如果你写信给utf8stdout,然后写信给sys。如果不调用utf8stdout.flush(),或者相反,可能会发生不好的事情。

#1


42  

First, a correction:

首先,更正:

TestText = "Test - āĀēĒčČ..šŠūŪžŽ" # this NOT utf-8...it is a Unicode string in Python 3.X.
TestText2 = TestText.encode('utf8') # THIS is "just bytes" in UTF-8.
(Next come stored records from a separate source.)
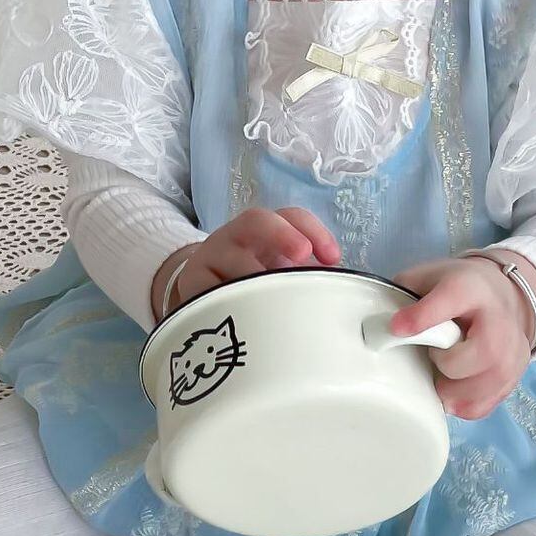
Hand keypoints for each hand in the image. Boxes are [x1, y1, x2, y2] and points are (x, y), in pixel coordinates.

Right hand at [157, 208, 342, 316]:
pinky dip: (231, 304)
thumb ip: (305, 277)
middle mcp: (235, 236)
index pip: (290, 216)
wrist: (200, 293)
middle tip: (303, 256)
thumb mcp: (277, 273)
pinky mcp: (192, 284)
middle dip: (282, 234)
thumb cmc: (249, 283)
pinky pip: (211, 291)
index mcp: (263, 231)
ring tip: (275, 304)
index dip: (313, 229)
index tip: (332, 257)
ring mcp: (211, 257)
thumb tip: (343, 294)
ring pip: (234, 259)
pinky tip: (246, 320)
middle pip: (256, 220)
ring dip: (259, 279)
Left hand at [385, 252, 535, 419]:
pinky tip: (452, 390)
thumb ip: (401, 295)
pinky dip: (462, 405)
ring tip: (440, 375)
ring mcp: (514, 350)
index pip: (452, 299)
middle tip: (434, 356)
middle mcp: (500, 319)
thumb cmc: (454, 287)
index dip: (423, 317)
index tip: (395, 328)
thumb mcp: (426, 278)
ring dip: (452, 389)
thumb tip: (375, 327)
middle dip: (447, 363)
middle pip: (480, 354)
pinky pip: (485, 404)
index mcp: (471, 287)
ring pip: (486, 384)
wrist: (500, 295)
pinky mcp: (514, 375)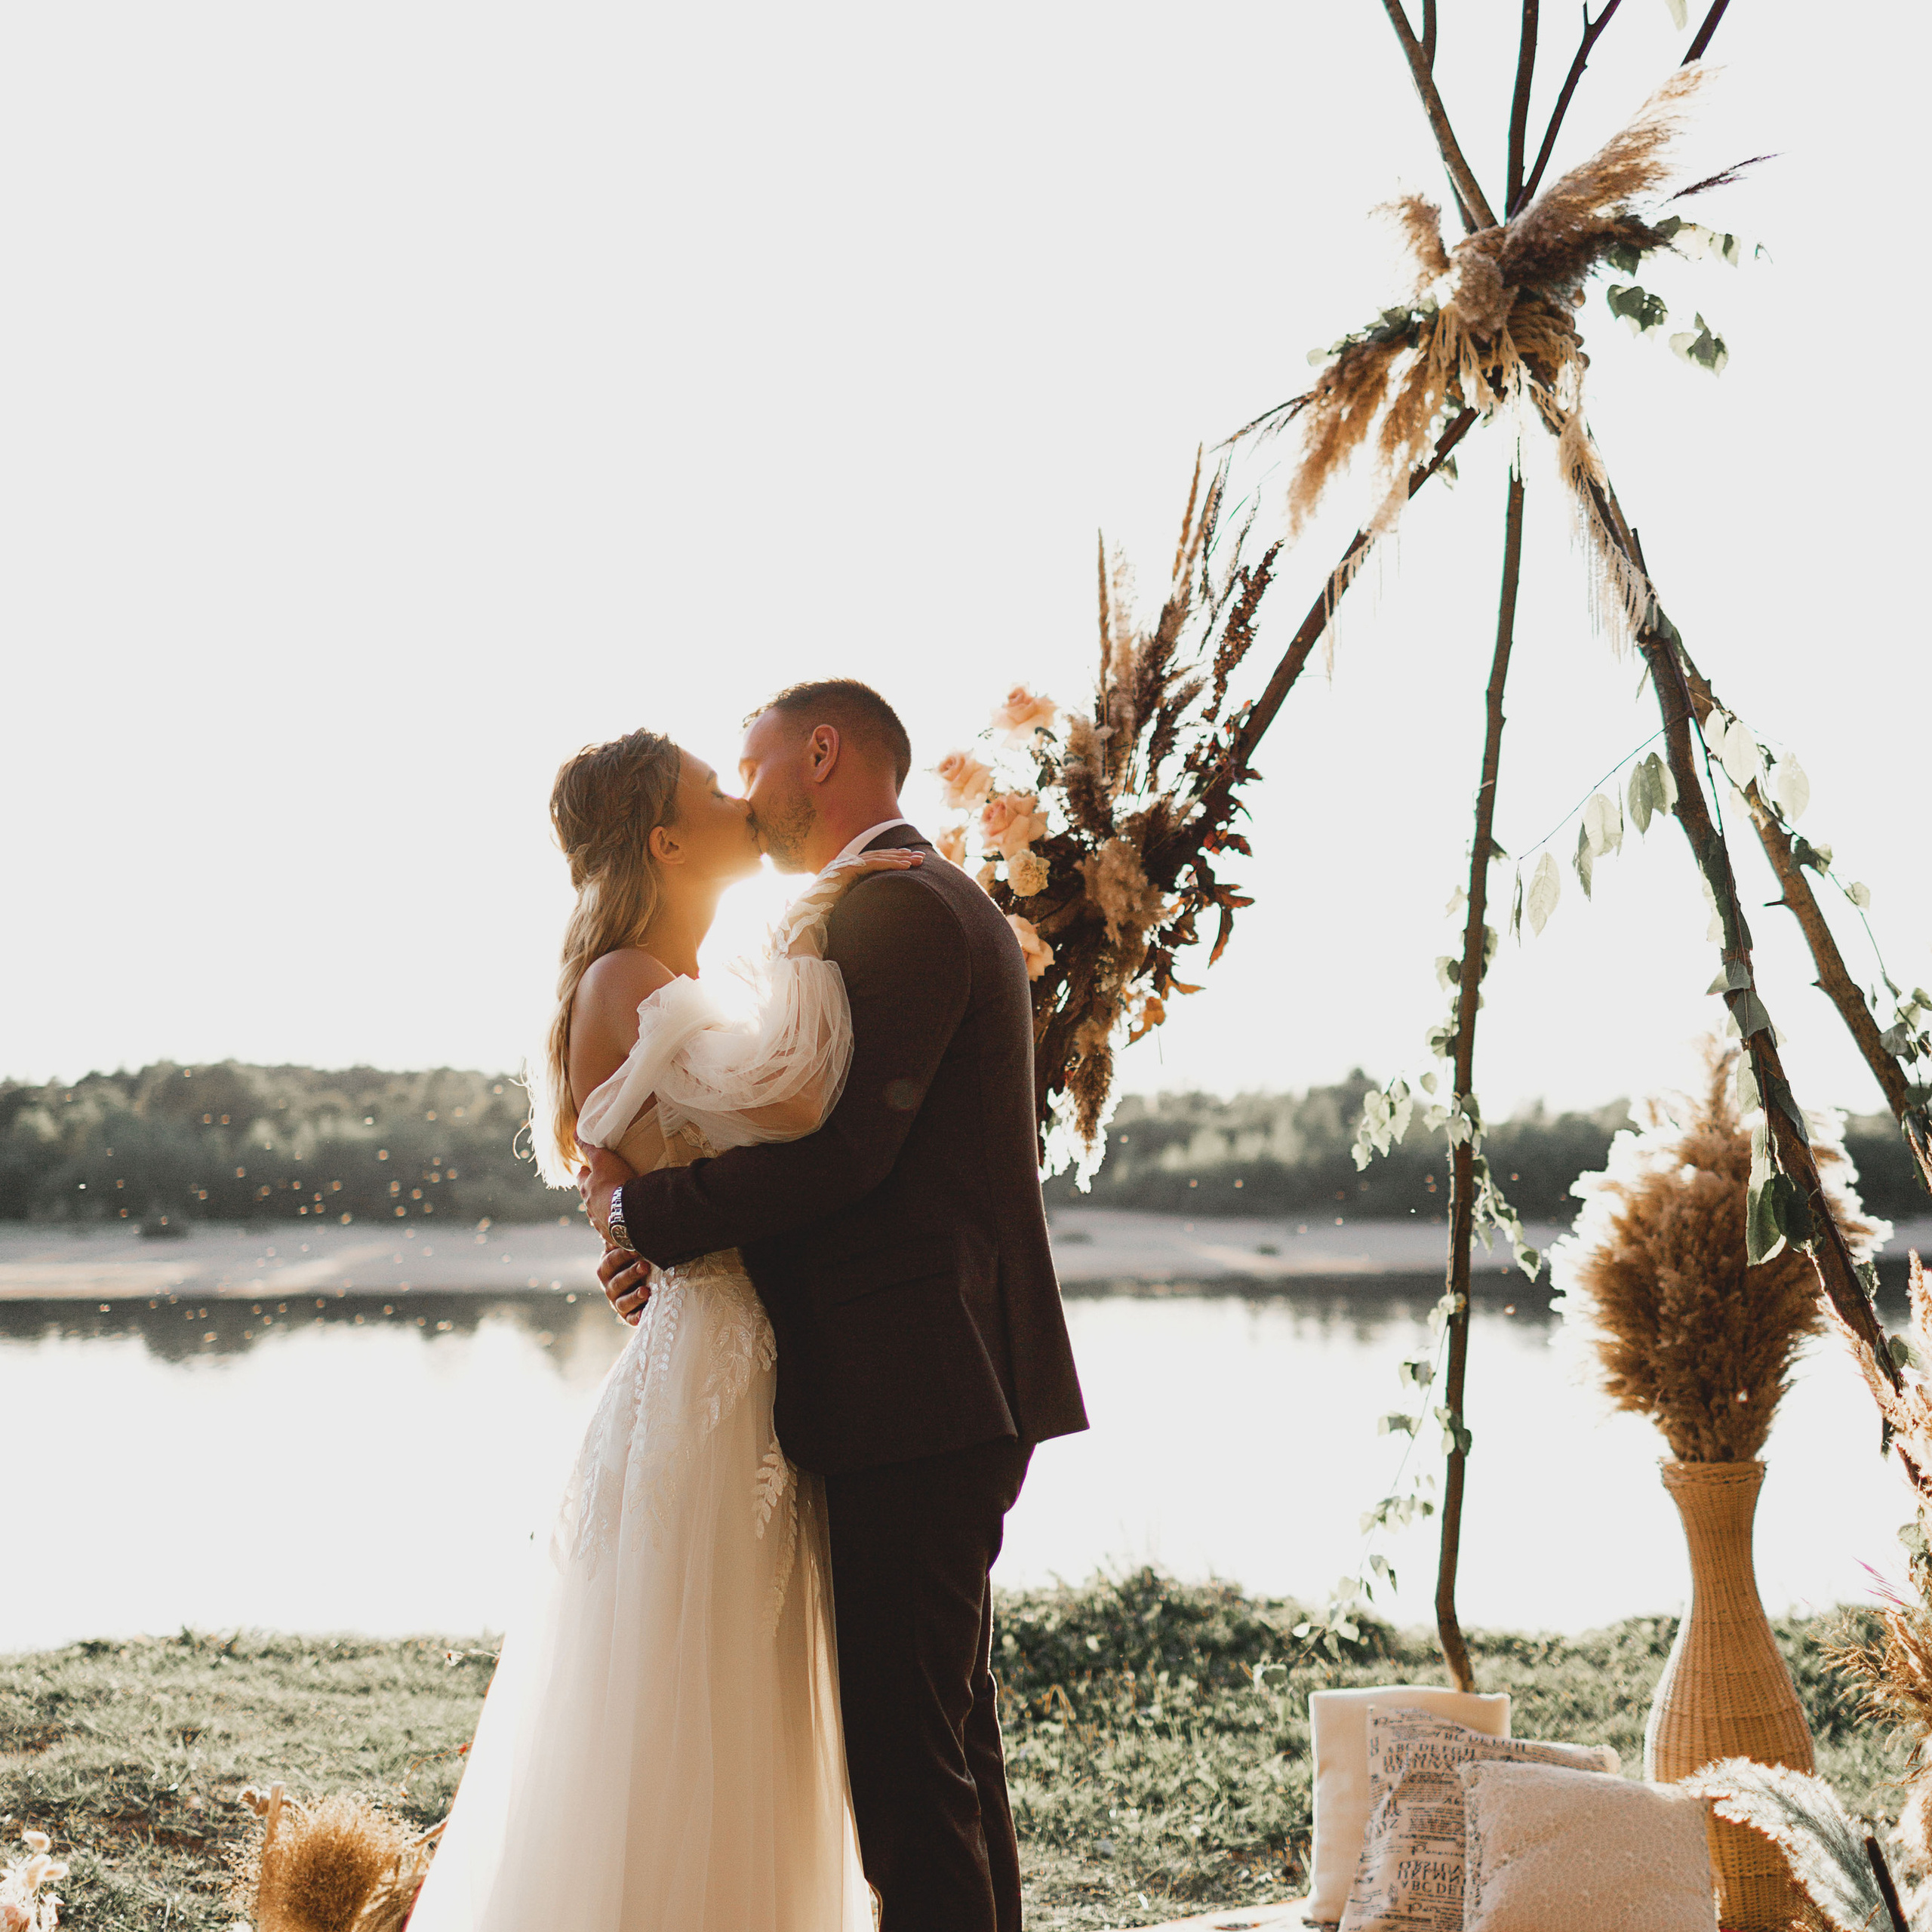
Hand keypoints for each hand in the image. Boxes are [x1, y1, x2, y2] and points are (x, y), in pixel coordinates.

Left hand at [575, 1144, 635, 1240]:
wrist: (630, 1213)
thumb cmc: (616, 1183)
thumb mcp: (603, 1159)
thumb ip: (589, 1147)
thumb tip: (574, 1133)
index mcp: (586, 1189)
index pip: (581, 1178)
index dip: (584, 1173)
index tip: (586, 1169)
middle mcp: (589, 1207)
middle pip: (588, 1198)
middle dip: (594, 1193)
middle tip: (604, 1188)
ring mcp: (600, 1222)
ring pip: (598, 1215)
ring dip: (603, 1210)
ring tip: (614, 1207)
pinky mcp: (612, 1235)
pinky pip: (610, 1231)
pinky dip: (613, 1227)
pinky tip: (620, 1227)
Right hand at [599, 1244, 652, 1324]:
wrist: (649, 1281)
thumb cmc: (639, 1258)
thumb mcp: (632, 1248)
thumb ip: (625, 1237)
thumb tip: (615, 1214)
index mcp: (607, 1268)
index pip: (609, 1262)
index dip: (620, 1256)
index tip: (635, 1249)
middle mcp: (610, 1286)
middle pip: (615, 1282)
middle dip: (629, 1274)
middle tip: (644, 1266)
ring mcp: (618, 1302)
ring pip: (622, 1301)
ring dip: (633, 1296)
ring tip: (646, 1291)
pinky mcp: (629, 1316)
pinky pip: (631, 1318)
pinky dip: (637, 1317)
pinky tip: (644, 1314)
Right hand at [785, 849, 922, 957]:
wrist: (805, 924)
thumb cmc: (823, 922)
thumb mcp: (847, 910)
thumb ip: (858, 905)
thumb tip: (871, 915)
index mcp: (845, 873)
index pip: (872, 862)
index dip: (892, 860)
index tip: (911, 862)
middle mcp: (844, 865)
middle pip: (877, 856)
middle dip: (901, 856)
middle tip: (922, 857)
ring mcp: (843, 866)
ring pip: (876, 857)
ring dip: (899, 858)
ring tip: (917, 860)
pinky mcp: (844, 870)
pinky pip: (871, 863)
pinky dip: (889, 863)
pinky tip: (905, 866)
Now, to send UTF-8 to stdout, regardless of the console's encoding, use the right tool for the job:

现在,为了将UTF-8发送到stdout,不管控制台的编码如何,请使用正确的工具:

import sys
sys.stdout.buffer.write(TestText2)

"buffer" is a raw interface to stdout.

“缓冲区”是stdout的原始接口。

#2


13  

This is the best I can dope out from the manual, and it's a bit of a dirty hack:

这是我能从手册中找到的最好的方法,而且它有点脏。

utf8stdout = open(1, 'w', encoding='utf-8', closefd=False) # fd 1 is stdout
print(whatever, file=utf8stdout)

It seems like file objects should have a method to change their encoding, but AFAICT there isn't one.

似乎文件对象应该有一种方法来改变它们的编码,但是AFAICT并没有这样的方法。

If you write to utf8stdout and then write to sys.stdout without calling utf8stdout.flush() first, or vice versa, bad things may happen.

如果你写信给utf8stdout,然后写信给sys。如果不调用utf8stdout.flush(),或者相反,可能会发生不好的事情。